■ EXERCISE REQUIREMENTS
Where a line below carries the word "новости", include it in the count, then give the count alone.
+ + + +
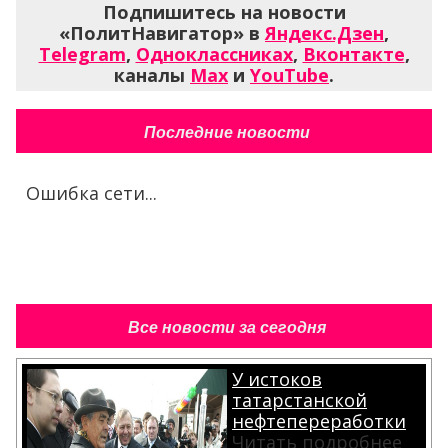
Подпишитесь на новости
«ПолитНавигатор» в
Яндекс.Дзен
,
Telegram
,
Одноклассниках
,
Вконтакте
,
каналы
Max
и
YouTube
.
Последние новости
Ошибка сети...
Все новости за сегодня
У истоков
татарстанской
нефтепереработки
Читать подробнее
+ + + +
■ RESPONSE AREA
3